Gericht: Oberlandesgericht Köln

Spruchkörper: 15. Zivilsenat

Entscheidungsart: Beschluss

Aktenzeichen: 15 U 131/97

Vorinstanz: Landgericht Köln, 28 0 107/97

Tenor: Der Antrag des Klägers vom 9. April 1998, das Ur-teil durch Festsetzung des Rechtsmittelwertes auf 135.000.- DM zu ergänzen, wird zurückgewiesen.

G r ü n d e 1

2In seinem am 31.03.1998 verkündeten Urteil, gegen das das Rechtsmittel der Revision bereits eingelegt ist, hat der Senat den Gegenstandswert für das Berufungsverfahren und den Wert der Beschwer für den Kläger auf 15.000.- DM festgesetzt. Dem mit Schriftsatz vom 09.04.1998 gestellten Abänderungsverlangen des Klägers, das darauf abzielt, den Wert der Rechtsmittelbeschwer mit mehr als 60.000.- DM zu bemessen, kann nicht entsprochen werden, weil der Senat insoweit einem Abänderungsverbot unterliegt.
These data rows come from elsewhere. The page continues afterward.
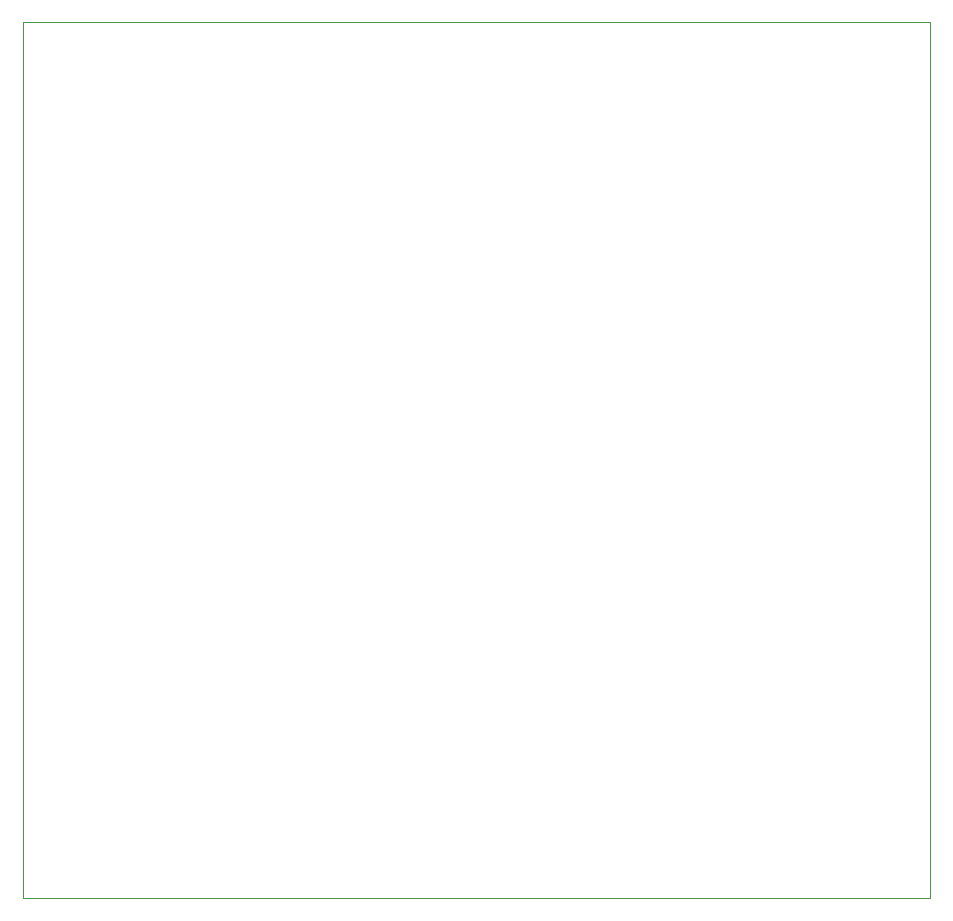
<source format=gko>
G04 Layer_Color=16711935*
%FSLAX25Y25*%
%MOIN*%
G70*
G01*
G75*
%ADD75C,0.00394*%
D75*
X170866Y99705D02*
Y391634D01*
X473032D01*
Y99606D02*
Y391634D01*
X170866Y99705D02*
X473032Y99606D01*
M02*

</source>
3Gemäß § 546 Abs. 2 S. 1 ZPO ist der Wert der Beschwer vom Oberlandesgericht in seinem Urteil festzusetzen. Dadurch soll erreicht werden, daß sofort Klarheit über die Statthaftigkeit der Revision besteht (Grunsky in Stein/Jonas, ZPO, 21. Aufl., § 546 Rz. 36). Da diesbezüglich eine Berichtigung oder Ergänzung des Urteils allenfalls nach Maßgabe der §§ 319, 321 ZPO in Betracht kommt (vgl. nur Grunsky a.a.O.; Walchshöfer in MK, ZPO, § 546 Rz. 27), folgt die grundsätzliche Unabänderbarkeit dieses Urteilsbestandteils durch den iudex a quo, gleichgültig, ob der Ausspruch sich im Tenor oder in den Urteilsgründen findet. Die Entscheidung über die Heraufsetzung eines mit weniger als der Erwachsenheitssumme angegebenen Wertes der Beschwer ist vielmehr dem Revisionsgericht vorbehalten, für das eine solche Festsetzung keine Bindungswirkung entfaltet, arg. aus § 546 Abs. 2 S. 2 ZPO. Da eine der in §§ 319, 321 ZPO geregelten Fallgestaltungen hier nicht gegeben ist, kann der Senat dem Antrag des Klägers nicht entsprechen. Dieser war demzufolge zurückzuweisen.